- Your goal: Whenever the word "back" occurs in a line of the material below, that line is counted. Report only the count.

- Task material:

* * * * * * * * *

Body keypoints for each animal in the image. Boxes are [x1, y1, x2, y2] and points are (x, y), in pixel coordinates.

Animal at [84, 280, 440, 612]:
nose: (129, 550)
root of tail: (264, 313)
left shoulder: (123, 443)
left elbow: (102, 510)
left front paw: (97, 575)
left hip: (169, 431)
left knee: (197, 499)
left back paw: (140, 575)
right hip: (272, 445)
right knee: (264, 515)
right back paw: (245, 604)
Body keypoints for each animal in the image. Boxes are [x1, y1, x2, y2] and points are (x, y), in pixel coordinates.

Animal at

* * * * * * * * *

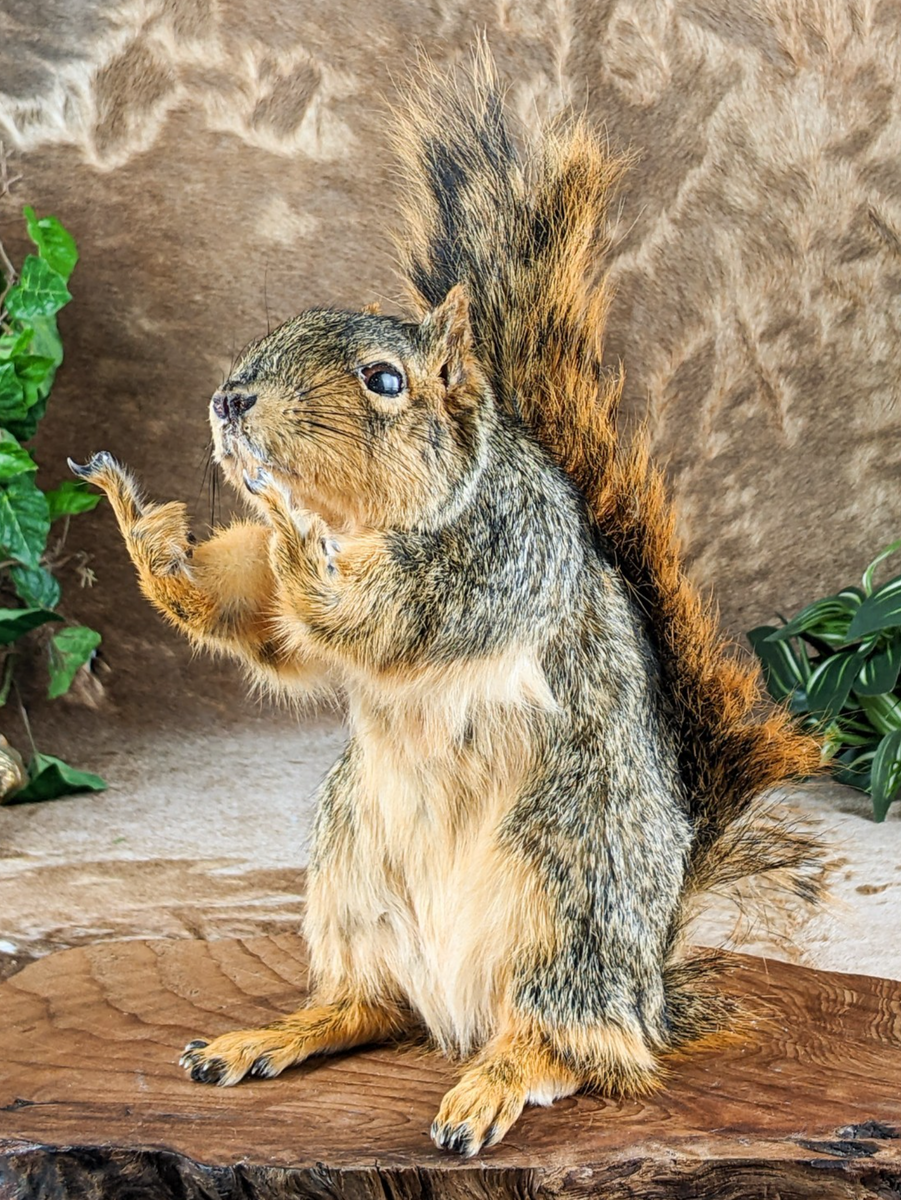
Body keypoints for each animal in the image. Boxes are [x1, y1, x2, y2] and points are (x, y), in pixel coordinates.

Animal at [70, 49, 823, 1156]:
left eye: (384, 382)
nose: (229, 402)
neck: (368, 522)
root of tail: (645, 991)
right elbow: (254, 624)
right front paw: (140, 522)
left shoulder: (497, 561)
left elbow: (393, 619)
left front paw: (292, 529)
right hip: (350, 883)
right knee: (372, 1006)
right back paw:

* * * * * * * * *

- Response for this exercise: 3